* DATA SHOWN *
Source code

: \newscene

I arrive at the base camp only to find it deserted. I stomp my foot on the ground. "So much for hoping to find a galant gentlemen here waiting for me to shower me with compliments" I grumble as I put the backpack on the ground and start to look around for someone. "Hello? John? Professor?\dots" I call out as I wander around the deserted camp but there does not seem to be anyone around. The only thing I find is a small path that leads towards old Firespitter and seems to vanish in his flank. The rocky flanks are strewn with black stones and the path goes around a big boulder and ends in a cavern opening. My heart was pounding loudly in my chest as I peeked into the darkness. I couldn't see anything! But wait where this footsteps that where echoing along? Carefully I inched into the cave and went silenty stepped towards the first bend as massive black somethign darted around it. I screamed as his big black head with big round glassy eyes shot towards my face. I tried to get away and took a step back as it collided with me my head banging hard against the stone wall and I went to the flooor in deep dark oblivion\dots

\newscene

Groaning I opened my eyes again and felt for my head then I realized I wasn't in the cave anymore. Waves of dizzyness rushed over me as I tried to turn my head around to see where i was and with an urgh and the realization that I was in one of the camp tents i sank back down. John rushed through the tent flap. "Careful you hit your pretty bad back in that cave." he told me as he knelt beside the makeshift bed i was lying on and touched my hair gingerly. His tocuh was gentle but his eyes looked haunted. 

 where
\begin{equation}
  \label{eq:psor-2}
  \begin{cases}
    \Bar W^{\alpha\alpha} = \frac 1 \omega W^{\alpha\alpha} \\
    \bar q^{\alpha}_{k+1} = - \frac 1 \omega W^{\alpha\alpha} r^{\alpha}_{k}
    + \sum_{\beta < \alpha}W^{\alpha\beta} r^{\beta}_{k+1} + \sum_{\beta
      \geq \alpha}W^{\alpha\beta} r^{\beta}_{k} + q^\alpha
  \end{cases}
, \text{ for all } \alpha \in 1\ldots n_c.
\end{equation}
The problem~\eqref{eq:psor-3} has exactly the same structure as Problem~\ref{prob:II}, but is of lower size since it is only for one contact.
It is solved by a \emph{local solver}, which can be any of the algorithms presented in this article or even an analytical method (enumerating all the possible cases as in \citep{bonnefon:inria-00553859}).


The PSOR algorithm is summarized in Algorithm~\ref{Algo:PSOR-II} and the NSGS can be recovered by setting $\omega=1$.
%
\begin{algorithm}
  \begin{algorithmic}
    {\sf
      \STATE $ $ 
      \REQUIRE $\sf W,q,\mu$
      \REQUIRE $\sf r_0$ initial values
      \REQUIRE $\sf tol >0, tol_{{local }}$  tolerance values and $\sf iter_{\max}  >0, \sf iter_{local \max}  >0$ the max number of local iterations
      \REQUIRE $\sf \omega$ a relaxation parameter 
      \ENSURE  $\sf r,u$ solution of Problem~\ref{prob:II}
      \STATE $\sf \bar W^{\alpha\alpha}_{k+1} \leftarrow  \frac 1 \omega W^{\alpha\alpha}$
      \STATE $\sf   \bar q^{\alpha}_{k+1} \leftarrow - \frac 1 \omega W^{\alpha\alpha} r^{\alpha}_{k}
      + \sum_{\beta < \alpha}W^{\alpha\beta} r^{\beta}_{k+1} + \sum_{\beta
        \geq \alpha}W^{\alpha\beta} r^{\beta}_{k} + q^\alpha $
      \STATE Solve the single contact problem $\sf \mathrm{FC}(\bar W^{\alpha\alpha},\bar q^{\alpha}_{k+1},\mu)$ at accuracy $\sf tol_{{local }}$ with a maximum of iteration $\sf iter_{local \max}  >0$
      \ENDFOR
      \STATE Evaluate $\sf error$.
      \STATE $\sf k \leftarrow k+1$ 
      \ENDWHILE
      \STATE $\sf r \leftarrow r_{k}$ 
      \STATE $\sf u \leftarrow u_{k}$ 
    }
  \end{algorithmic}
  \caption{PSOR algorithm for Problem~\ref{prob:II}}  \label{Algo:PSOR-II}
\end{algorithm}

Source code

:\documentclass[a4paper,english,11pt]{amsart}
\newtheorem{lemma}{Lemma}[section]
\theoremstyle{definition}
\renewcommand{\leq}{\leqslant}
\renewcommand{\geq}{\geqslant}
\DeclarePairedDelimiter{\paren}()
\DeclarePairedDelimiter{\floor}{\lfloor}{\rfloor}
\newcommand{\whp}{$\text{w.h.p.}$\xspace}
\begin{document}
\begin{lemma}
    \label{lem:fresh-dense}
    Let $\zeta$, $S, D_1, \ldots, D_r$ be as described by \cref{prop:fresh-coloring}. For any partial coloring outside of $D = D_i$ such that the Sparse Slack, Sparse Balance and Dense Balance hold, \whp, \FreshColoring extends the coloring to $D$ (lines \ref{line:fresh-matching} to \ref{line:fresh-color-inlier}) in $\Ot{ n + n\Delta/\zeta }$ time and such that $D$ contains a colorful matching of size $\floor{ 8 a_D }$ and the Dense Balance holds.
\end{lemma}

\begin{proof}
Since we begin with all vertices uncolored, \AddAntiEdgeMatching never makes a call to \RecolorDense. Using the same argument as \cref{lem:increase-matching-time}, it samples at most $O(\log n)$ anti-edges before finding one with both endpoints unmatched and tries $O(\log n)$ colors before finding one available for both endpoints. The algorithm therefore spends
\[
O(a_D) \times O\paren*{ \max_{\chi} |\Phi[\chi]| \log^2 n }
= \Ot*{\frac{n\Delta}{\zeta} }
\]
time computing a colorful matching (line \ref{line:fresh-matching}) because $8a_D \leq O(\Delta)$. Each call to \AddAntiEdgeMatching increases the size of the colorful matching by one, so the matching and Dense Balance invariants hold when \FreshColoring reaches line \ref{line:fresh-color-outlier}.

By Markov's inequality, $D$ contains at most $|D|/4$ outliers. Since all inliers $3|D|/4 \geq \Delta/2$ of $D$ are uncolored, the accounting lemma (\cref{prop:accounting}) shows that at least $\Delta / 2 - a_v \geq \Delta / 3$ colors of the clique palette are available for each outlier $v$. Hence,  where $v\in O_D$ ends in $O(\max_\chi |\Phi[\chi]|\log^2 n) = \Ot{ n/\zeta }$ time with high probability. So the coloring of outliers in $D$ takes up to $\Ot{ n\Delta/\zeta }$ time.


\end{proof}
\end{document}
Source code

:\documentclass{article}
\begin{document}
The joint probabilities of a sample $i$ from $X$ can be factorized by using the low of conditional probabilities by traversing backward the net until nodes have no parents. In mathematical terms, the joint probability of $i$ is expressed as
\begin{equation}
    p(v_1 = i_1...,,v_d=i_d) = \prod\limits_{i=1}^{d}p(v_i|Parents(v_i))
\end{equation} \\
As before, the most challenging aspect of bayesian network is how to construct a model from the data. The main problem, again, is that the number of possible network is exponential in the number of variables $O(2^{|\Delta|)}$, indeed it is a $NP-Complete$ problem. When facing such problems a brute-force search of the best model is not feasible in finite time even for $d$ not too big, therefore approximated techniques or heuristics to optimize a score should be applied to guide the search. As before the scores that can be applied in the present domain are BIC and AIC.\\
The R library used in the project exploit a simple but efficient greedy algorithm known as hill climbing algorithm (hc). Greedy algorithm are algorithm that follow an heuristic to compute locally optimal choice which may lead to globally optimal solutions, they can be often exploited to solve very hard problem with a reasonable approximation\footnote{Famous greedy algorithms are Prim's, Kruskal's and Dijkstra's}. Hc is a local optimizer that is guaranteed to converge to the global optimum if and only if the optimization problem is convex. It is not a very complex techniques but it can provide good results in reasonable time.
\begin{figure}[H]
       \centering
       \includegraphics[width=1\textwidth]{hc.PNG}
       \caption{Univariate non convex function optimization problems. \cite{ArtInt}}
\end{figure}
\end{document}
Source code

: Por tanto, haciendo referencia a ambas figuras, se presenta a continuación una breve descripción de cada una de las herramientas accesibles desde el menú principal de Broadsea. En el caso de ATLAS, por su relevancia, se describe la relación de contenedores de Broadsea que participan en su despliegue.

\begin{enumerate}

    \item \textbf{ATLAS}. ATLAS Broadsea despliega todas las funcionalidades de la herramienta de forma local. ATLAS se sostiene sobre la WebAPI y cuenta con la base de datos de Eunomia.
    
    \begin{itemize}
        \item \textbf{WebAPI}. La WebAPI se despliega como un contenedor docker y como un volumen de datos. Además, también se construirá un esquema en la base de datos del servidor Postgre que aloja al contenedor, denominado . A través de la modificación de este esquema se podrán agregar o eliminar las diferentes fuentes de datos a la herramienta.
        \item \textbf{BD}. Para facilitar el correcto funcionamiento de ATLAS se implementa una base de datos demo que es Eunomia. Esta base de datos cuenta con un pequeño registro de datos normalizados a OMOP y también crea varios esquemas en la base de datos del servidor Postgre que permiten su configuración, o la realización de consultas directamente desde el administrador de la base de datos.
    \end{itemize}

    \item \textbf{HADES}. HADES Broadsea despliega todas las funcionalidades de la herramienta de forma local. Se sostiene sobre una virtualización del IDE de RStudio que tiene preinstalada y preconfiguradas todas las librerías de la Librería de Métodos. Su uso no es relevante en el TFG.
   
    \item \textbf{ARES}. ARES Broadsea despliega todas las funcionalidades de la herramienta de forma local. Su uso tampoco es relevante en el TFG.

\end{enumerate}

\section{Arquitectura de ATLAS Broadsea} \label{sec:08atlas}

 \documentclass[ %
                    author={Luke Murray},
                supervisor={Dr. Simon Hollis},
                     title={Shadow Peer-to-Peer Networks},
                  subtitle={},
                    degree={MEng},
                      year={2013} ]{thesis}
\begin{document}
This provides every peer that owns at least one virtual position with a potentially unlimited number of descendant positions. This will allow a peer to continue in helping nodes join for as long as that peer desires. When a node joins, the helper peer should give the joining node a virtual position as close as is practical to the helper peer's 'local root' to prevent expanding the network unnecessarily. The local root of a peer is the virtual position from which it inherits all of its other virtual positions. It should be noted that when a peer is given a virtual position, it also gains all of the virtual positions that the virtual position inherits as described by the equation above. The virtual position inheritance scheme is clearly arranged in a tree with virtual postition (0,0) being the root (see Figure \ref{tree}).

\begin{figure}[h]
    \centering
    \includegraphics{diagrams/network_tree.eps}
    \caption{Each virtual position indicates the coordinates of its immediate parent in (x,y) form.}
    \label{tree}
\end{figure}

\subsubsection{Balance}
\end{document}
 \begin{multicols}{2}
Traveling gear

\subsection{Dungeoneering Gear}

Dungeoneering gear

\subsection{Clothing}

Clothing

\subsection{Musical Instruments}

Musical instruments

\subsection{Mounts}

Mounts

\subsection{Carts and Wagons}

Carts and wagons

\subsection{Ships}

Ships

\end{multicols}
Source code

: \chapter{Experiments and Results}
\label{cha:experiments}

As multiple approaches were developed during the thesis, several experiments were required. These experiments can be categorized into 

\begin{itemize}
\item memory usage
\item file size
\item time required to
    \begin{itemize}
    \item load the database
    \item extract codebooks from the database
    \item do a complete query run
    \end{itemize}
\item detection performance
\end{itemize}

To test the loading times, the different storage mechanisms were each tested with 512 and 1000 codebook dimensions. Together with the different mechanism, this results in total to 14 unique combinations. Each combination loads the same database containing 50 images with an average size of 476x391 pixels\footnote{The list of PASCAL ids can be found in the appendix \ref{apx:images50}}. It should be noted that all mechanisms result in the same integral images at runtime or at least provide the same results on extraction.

* TO DO *
Return each line from the entries above that includes "values".

* SOLUTION *
      \REQUIRE $\sf r_0$ initial values
      \REQUIRE $\sf tol >0, tol_{{local }}$  tolerance values and $\sf iter_{\max}  >0, \sf iter_{local \max}  >0$ the max number of local iterations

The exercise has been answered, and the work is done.